Ibbaka

View Original

How to infer skills from unstructured content - emerging best practices

Steven Forth is co-founder and managing partner at Ibbaka. See his skill profile here.

There are many reasons to infer skills from unstructured content. It is one way to seed skill profiles and to keep them current. It is also used in future skills research and in skill-based strategies, where finding skill differentiation is critical. Before we get to the how, let’s look at the what and the why. After we look at the how, we will consider some of the ethical and operational issues.

Why infer skills from unstructured content

There are many approaches to understanding what skills we have, who we use them with and how we put them to work. One can take courses and tests, fill out surveys, or (and I think this is the best way) simply have a series of conversations.
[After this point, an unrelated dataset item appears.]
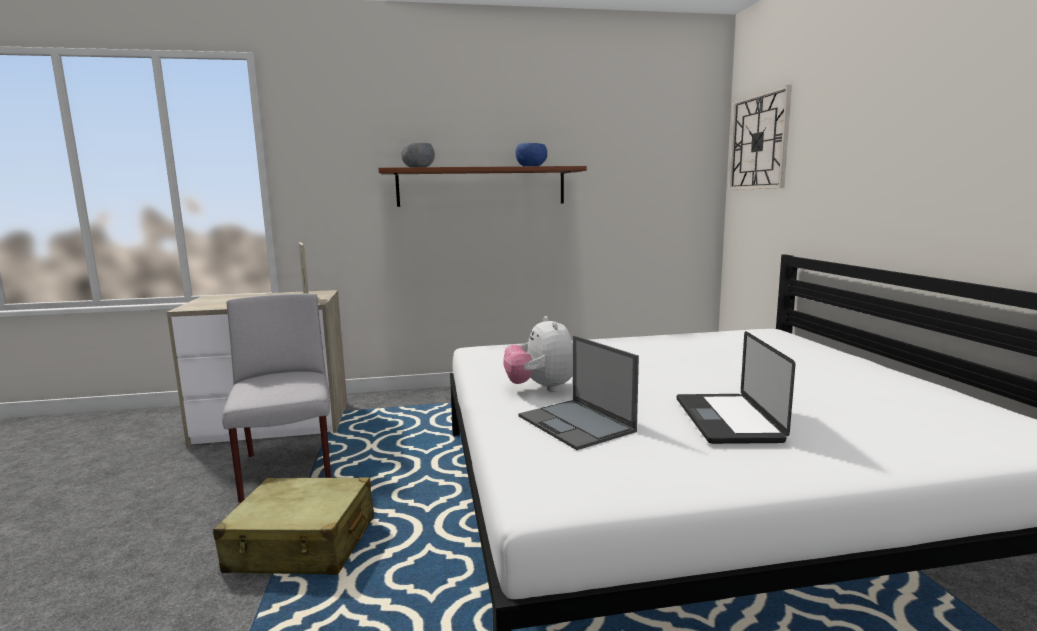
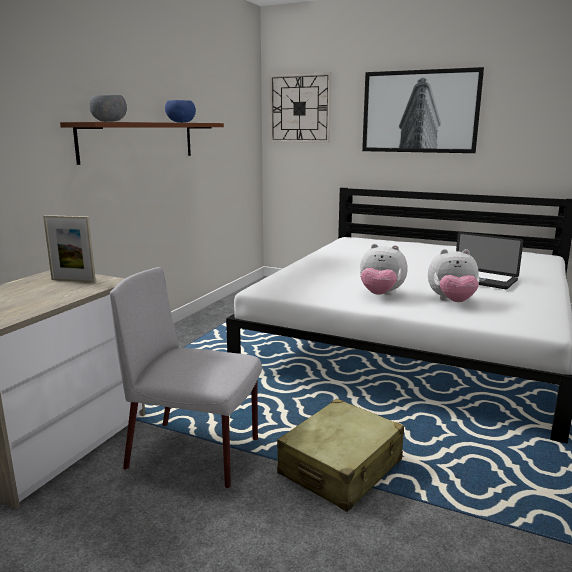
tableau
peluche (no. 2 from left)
Why then go to the trouble of building a skill extraction system?

At Ibbaka we have invested a great deal into this technology and we use it in three main ways.

  1. As a way to seed skill profiles and to keep them current

  2. To give insights into future skill requirements

  3. For comparisons of skill differentiation

As a way to seed skill profiles and to keep them current

This is the most common use case. Most people do not want to take the time to populate their skill profile or to keep it current. And many of us find it difficult to articulate what our skills are. One way to get started is to simply upload a set of files and let an AI figure out what skills are demonstrated. All sorts of documents are relevant for this.

  • Résumés and C.V.s

  • Profiles on public sites such as LinkedIn

  • Project Reports and other work products

  • Project descriptions and requirements documents

  • Patent filings

  • Blog posts

  • Emails

  • Chat in collaboration sites like Slack or MS Teams

The basic idea here is that the best way to understand a person’s skills is to look at their work. What are they asked to do? What are the outputs? How do they go about helping others? (An advanced technique is to look at email and chat and see who gets asked for help and what help they provide.) One takes a representative set of documents, runs them through a skill extraction and inference system, and gets a list of skills, often with estimates of the level of expertise.

Skill profiles can change quite quickly in today’s world, as people are faced with new challenges and opportunities and agile learning has become the norm. This makes it difficult to keep skill records current. Providing a regular feed of content can automate this process, leading to more accurate and current skill profiles. This can even lead people to pay more attention to their own and other’s skill profiles as watching skills change over time is more interesting than looking at a static view.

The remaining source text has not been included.